◆ Exercise:
Copy every line of the records below exactly as it appears, leaving out the pictures.

────────────────

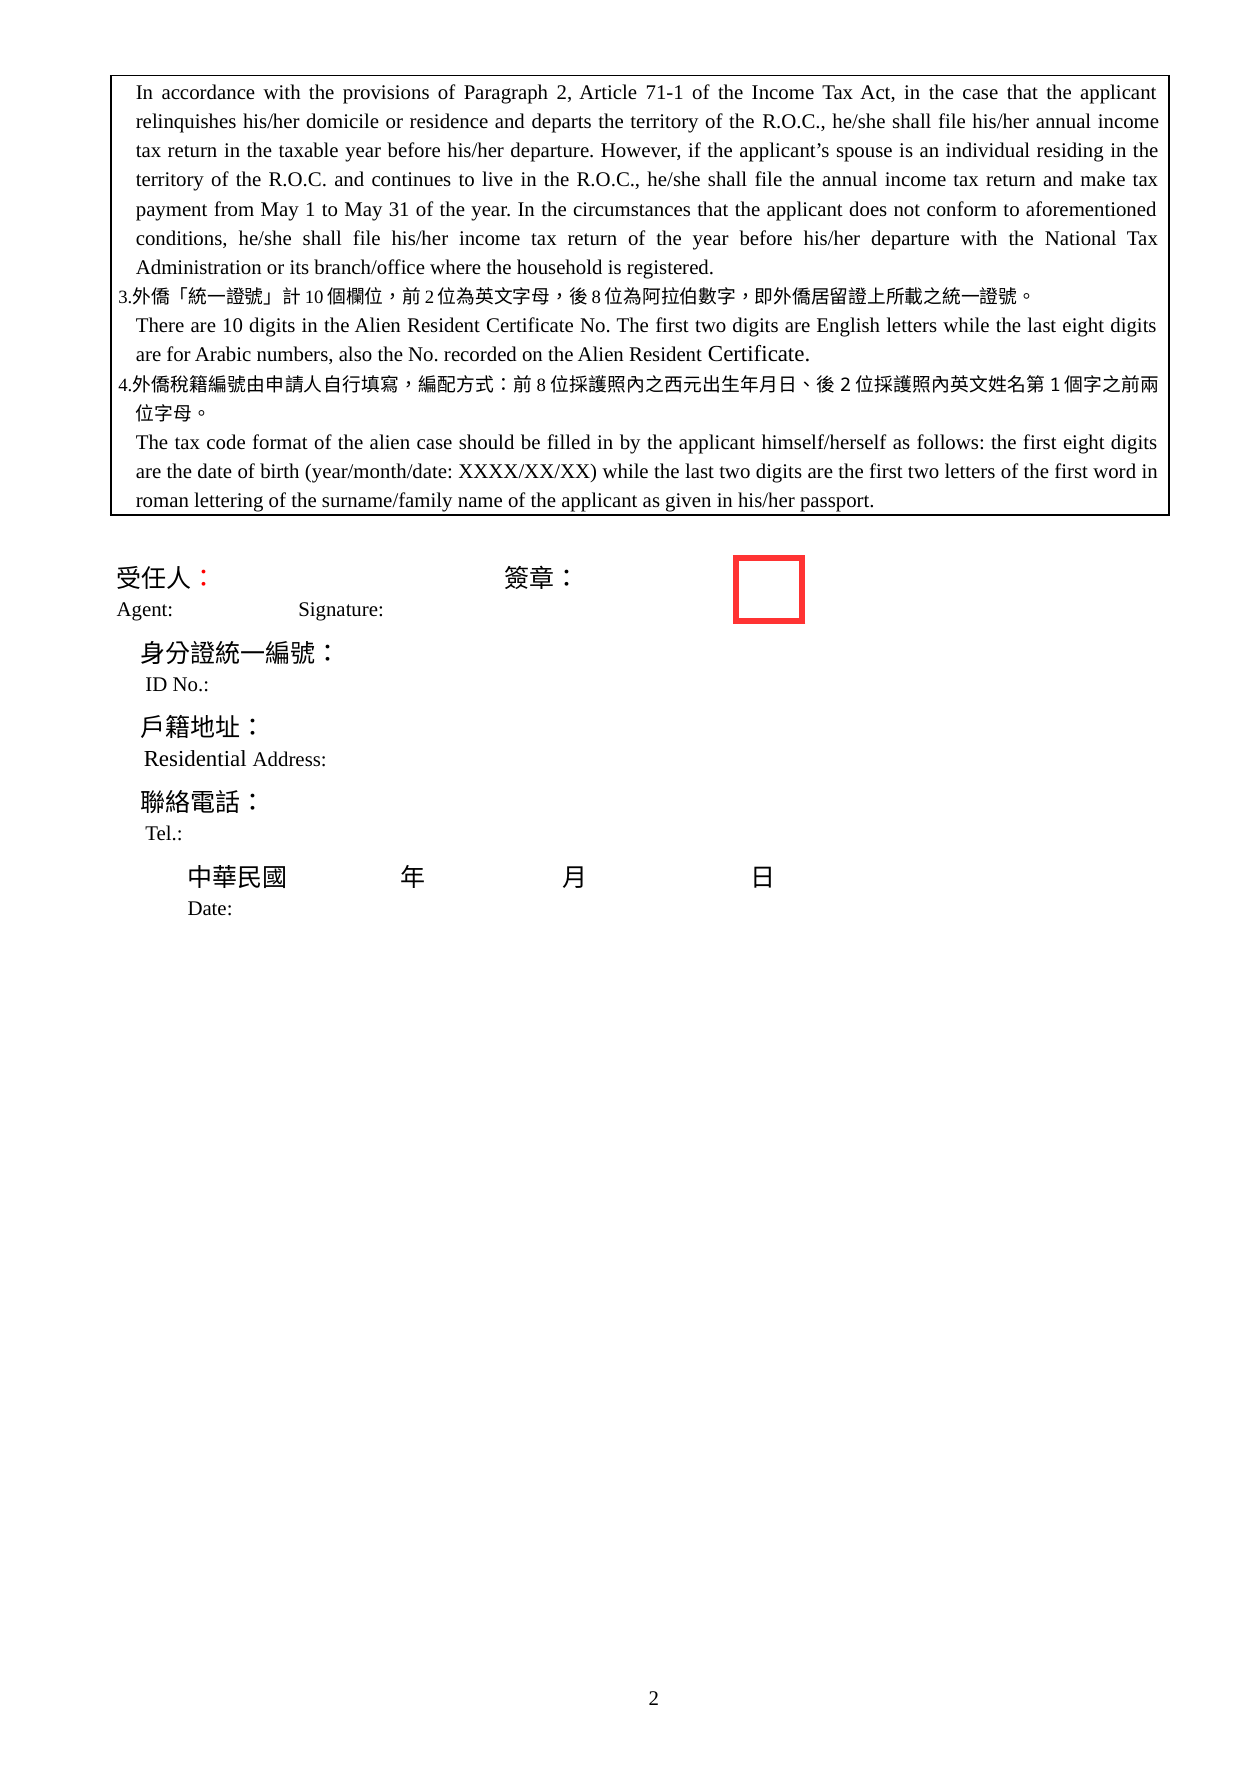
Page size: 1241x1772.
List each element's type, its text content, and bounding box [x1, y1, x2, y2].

text ID No.: [140, 668, 1120, 697]
text [805, 593, 1120, 623]
text Date: [187, 892, 1120, 921]
text 中華民國 年 月 日 [187, 863, 1120, 892]
text [739, 561, 799, 618]
text Residential Address: [140, 743, 1120, 772]
text [805, 564, 1120, 593]
text 身分證統一編號： [140, 639, 1120, 668]
text 戶籍地址： [140, 713, 1120, 743]
text 聯絡電話： [140, 788, 1120, 817]
table_cell In accordance with the provisions of Paragraph 2, Article 71-1 of the Income Tax Act, in the case that the applicant relinquishes his/her domicile or residence and departs the territory of the R.O.C., he/she shall file his/her annual income tax return in the taxable year before his/her departure. However, if the applicant’s spouse is an individual residing in the territory of the R.O.C. and continues to live in the R.O.C., he/she shall file the annual income tax return and make tax payment from May 1 to May 31 of the year. In the circumstances that the applicant does not conform to aforementioned conditions, he/she shall file his/her income tax return of the year before his/her departure with the National Tax Administration or its branch/office where the household is registered. 3.外僑「統一證號」計10個欄位，前2位為英文字母，後8位為阿拉伯數字，即外僑居留證上所載之統一證號。 There are 10 digits in the Alien Resident Certificate No. The first two digits are English letters while the last eight digits are for Arabic numbers, also the No. recorded on the Alien Resident Certificate. 4.外僑稅籍編號由申請人自行填寫，編配方式：前8位採護照內之西元出生年月日、後2位採護照內英文姓名第1個字之前兩位字母。 The tax code format of the alien case should be filled in by the applicant himself/herself as follows: the first eight digits are the date of birth (year/month/date: XXXX/XX/XX) while the last two digits are the first two letters of the first word in roman lettering of the surname/family name of the applicant as given in his/her passport. [112, 76, 1168, 513]
text Tel.: [140, 817, 1120, 846]
text Agent: Signature: [116, 593, 733, 623]
text 受任人： 簽章： [116, 564, 733, 593]
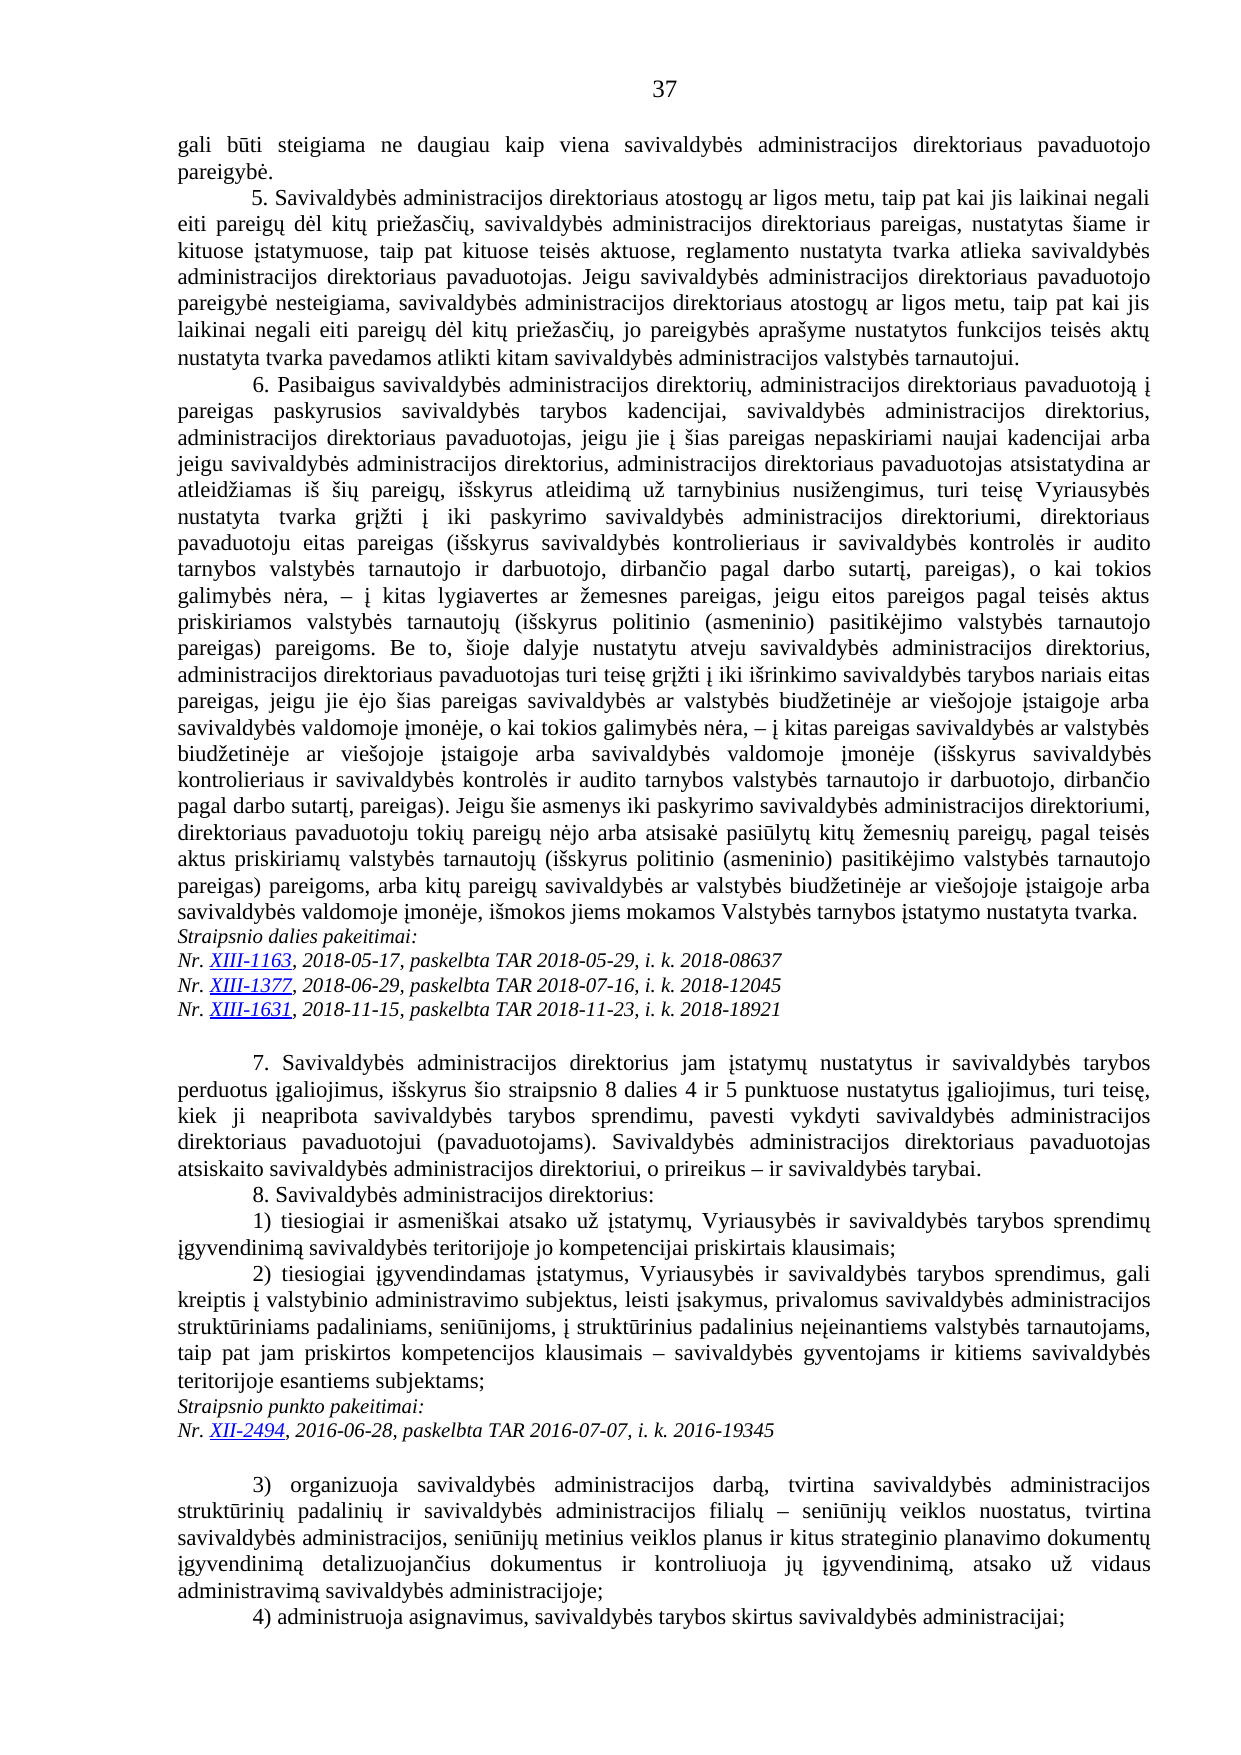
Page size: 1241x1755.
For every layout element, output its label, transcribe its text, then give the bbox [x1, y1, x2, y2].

────────────────

◆ Reply:
Page size: 1241x1772.
List each element's type, its text content, and bounding box [x1, y1, x2, y2].

text ID No.: [140, 668, 1120, 697]
text [805, 593, 1120, 623]
text Date: [187, 892, 1120, 921]
text 中華民國 年 月 日 [187, 863, 1120, 892]
text [739, 561, 799, 618]
text Residential Address: [140, 743, 1120, 772]
text [805, 564, 1120, 593]
text 身分證統一編號： [140, 639, 1120, 668]
text 戶籍地址： [140, 713, 1120, 743]
text 聯絡電話： [140, 788, 1120, 817]
table_cell In accordance with the provisions of Paragraph 2, Article 71-1 of the Income Tax Act, in the case that the applicant relinquishes his/her domicile or residence and departs the territory of the R.O.C., he/she shall file his/her annual income tax return in the taxable year before his/her departure. However, if the applicant’s spouse is an individual residing in the territory of the R.O.C. and continues to live in the R.O.C., he/she shall file the annual income tax return and make tax payment from May 1 to May 31 of the year. In the circumstances that the applicant does not conform to aforementioned conditions, he/she shall file his/her income tax return of the year before his/her departure with the National Tax Administration or its branch/office where the household is registered. 3.外僑「統一證號」計10個欄位，前2位為英文字母，後8位為阿拉伯數字，即外僑居留證上所載之統一證號。 There are 10 digits in the Alien Resident Certificate No. The first two digits are English letters while the last eight digits are for Arabic numbers, also the No. recorded on the Alien Resident Certificate. 4.外僑稅籍編號由申請人自行填寫，編配方式：前8位採護照內之西元出生年月日、後2位採護照內英文姓名第1個字之前兩位字母。 The tax code format of the alien case should be filled in by the applicant himself/herself as follows: the first eight digits are the date of birth (year/month/date: XXXX/XX/XX) while the last two digits are the first two letters of the first word in roman lettering of the surname/family name of the applicant as given in his/her passport. [112, 76, 1168, 513]
text Tel.: [140, 817, 1120, 846]
text Agent: Signature: [116, 593, 733, 623]
text 受任人： 簽章： [116, 564, 733, 593]
Page size: 1241x1755.
For every layout element, output its label, transcribe its text, then give the bbox [x1, y1, x2, y2].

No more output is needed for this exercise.